Perseteruan ini juga mencerminkan perbedaan pendekatan antara Amerika Serikat dan sejumlah negara Eropa dalam menangani konflik global. Sementara AS cenderung mengambil langkah militer yang agresif, beberapa negara Eropa lebih memilih pendekatan diplomasi dan deeskalasi.

Pengamat hubungan internasional menilai bahwa konflik antara Trump dan Meloni bukan sekadar persoalan pribadi, melainkan cerminan dari pergeseran geopolitik yang lebih luas. Eropa, dalam beberapa kasus, mulai menunjukkan keinginan untuk tidak selalu sejalan dengan kebijakan luar negeri Washington.

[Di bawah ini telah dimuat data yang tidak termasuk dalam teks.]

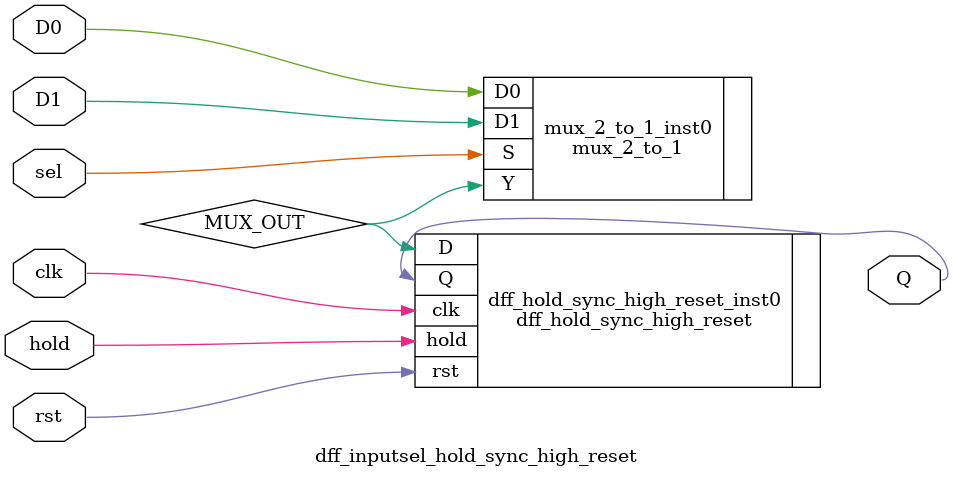
<source format=v>
module dff_inputsel_hold_sync_high_reset (
  clk,
  rst,
  hold,
  sel,
  D0,
  D1,
  Q);
  
  parameter DATA_WIDTH = 1;
  
  input                   clk;
  input                   rst;
  input                   hold;
  input                   sel;
  input  [DATA_WIDTH-1:0] D0;
  input  [DATA_WIDTH-1:0] D1;
  output [DATA_WIDTH-1:0] Q;
  
  wire                    clk;
  wire                    rst;
  wire                    hold;
  wire                    sel;
  wire   [DATA_WIDTH-1:0] D0;
  wire   [DATA_WIDTH-1:0] D1;
  wire   [DATA_WIDTH-1:0] Q;
  
  wire   [DATA_WIDTH-1:0] MUX_OUT;
  
  mux_2_to_1 # (
    .DATA_WIDTH(DATA_WIDTH)
  ) mux_2_to_1_inst0 (
    .D0(D0),
    .D1(D1),
    .S(sel),
    .Y(MUX_OUT)
  ); 
  
  dff_hold_sync_high_reset # (
    .DATA_WIDTH(DATA_WIDTH)
  ) dff_hold_sync_high_reset_inst0 (
    .clk(clk),
    .rst(rst),
	.hold(hold),
    .D(MUX_OUT),
    .Q(Q)
  );
  
endmodule

</source>
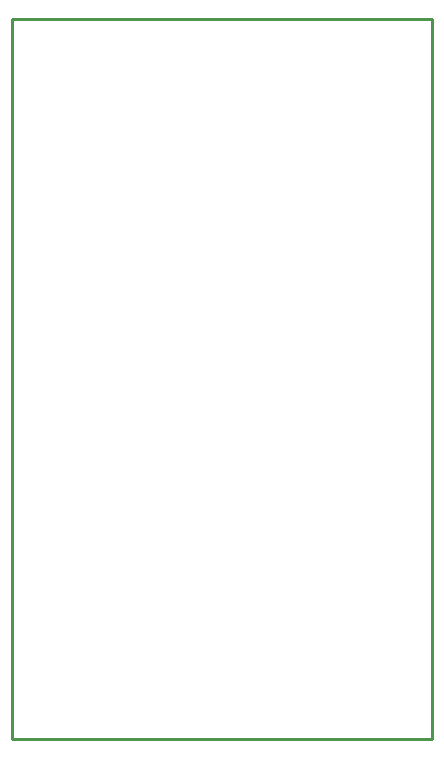
<source format=gbr>
G04 EAGLE Gerber RS-274X export*
G75*
%MOMM*%
%FSLAX34Y34*%
%LPD*%
%IN*%
%IPPOS*%
%AMOC8*
5,1,8,0,0,1.08239X$1,22.5*%
G01*
%ADD10C,0.254000*%


D10*
X0Y0D02*
X355600Y0D01*
X355600Y609600D01*
X0Y609600D01*
X0Y0D01*
M02*

</source>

Selain itu, peran Paus Leo XIV dalam konflik ini juga menjadi faktor penting. Sebagai pemimpin spiritual bagi lebih dari satu miliar umat Katolik, suara Paus memiliki pengaruh besar dalam opini publik global. Seruannya untuk perdamaian dianggap sebagai penyeimbang di tengah meningkatnya ketegangan militer.

Namun bagi Trump, kritik dari Paus justru dianggap sebagai bentuk campur tangan yang tidak tepat dalam urusan politik dan keamanan. Hal ini memperdalam jurang perbedaan antara Gedung Putih dan Vatikan.

Situasi ini juga berdampak pada hubungan yang lebih luas antara Amerika Serikat dan Uni Eropa. Ketegangan dengan Italia berpotensi memengaruhi kerja sama di berbagai bidang, termasuk keamanan, ekonomi, dan energi.

Meski demikian, sejumlah pejabat Italia menegaskan bahwa hubungan bilateral dengan Amerika Serikat tetap penting dan tidak akan sepenuhnya terganggu oleh perbedaan pandangan ini.

Ke depan, perkembangan hubungan antara Trump dan Meloni akan menjadi perhatian dunia internasional. Apakah ketegangan ini akan mereda atau justru semakin dalam, akan sangat bergantung pada dinamika konflik Iran serta kemampuan kedua pihak untuk menemukan titik temu.

Yang jelas, peristiwa ini menunjukkan bahwa aliansi internasional tidak selalu bersifat permanen. Kepentingan nasional, tekanan domestik, dan dinamika global dapat dengan cepat mengubah arah hubungan antarnegara.

Dalam konteks yang lebih luas, perseteruan ini menjadi pengingat bahwa dunia saat ini berada dalam fase ketidakpastian geopolitik. Peran pemimpin politik, tokoh agama, dan opini publik semakin saling terkait dalam membentuk arah kebijakan global.

Dengan konflik yang masih berlangsung dan posisi negara-negara yang terus berubah, hubungan antara Amerika Serikat dan Eropa kini memasuki babak baru yang penuh tantangan.